I’m still fairly thrilled that one of my favourite authors, Neil Gaiman, is collaborating with one of my favourite Boston artists, Amanda Palmer (of the Dresden Dolls). Palmer’s solo CD, Who Killed Amanda Palmer?, is scheduled for release in early September. A companion book of photographs is in preparation, and Gaiman is contributing the text (a set of short stories). Gaiman also wrote the lyrics to “I Google You” (video above); however, this is actually a cover, not a collaboration, as the words were originally written for folk/lounge singer Peri Lyons.

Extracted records
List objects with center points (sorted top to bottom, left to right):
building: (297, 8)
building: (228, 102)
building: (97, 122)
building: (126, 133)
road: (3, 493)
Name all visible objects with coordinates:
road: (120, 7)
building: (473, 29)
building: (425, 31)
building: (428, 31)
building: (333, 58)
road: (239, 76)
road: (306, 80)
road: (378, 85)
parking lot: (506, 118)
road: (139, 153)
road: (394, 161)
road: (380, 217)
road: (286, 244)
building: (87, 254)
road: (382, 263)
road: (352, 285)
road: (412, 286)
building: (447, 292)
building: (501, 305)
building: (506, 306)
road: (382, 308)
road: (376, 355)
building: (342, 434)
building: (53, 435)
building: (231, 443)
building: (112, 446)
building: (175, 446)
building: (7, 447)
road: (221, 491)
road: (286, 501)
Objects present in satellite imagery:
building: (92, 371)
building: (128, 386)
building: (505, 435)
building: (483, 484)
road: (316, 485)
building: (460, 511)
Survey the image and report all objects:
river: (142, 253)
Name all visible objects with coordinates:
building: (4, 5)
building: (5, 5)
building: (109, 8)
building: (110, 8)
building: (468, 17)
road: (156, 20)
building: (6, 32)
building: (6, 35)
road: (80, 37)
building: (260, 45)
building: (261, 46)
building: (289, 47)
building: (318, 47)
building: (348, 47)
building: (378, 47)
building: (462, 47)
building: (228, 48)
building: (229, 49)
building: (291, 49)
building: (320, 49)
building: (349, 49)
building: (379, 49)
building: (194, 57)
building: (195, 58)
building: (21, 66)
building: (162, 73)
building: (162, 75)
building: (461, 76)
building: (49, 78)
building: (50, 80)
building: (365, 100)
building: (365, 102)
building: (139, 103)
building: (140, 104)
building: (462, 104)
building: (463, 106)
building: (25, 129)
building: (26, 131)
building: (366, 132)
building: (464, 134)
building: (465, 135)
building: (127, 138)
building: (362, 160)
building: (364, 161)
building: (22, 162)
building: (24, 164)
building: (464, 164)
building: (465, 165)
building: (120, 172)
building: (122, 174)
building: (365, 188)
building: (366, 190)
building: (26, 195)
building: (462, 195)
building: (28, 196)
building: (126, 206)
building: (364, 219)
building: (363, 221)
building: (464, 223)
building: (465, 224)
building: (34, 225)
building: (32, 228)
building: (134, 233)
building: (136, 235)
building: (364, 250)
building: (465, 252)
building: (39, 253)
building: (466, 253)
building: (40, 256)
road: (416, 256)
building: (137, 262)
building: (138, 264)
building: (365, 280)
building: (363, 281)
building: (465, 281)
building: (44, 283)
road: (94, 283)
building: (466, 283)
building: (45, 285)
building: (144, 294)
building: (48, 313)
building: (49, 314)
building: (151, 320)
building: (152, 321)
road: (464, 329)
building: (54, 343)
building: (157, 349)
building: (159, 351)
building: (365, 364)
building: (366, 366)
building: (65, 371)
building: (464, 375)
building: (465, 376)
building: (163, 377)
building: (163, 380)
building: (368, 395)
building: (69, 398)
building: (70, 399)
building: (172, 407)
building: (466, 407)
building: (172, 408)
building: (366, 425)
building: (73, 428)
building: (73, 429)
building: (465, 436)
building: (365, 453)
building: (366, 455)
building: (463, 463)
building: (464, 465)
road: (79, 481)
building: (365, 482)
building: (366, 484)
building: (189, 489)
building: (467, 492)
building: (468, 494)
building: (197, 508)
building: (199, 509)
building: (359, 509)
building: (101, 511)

* [WHAT YOU NEED TO DO]: Using the passage above about Neil Gaiman and Amanda Palmer, list every individual person it names.

* [SOLUTION BELOW]: Neil Gaiman, Amanda Palmer, Peri Lyons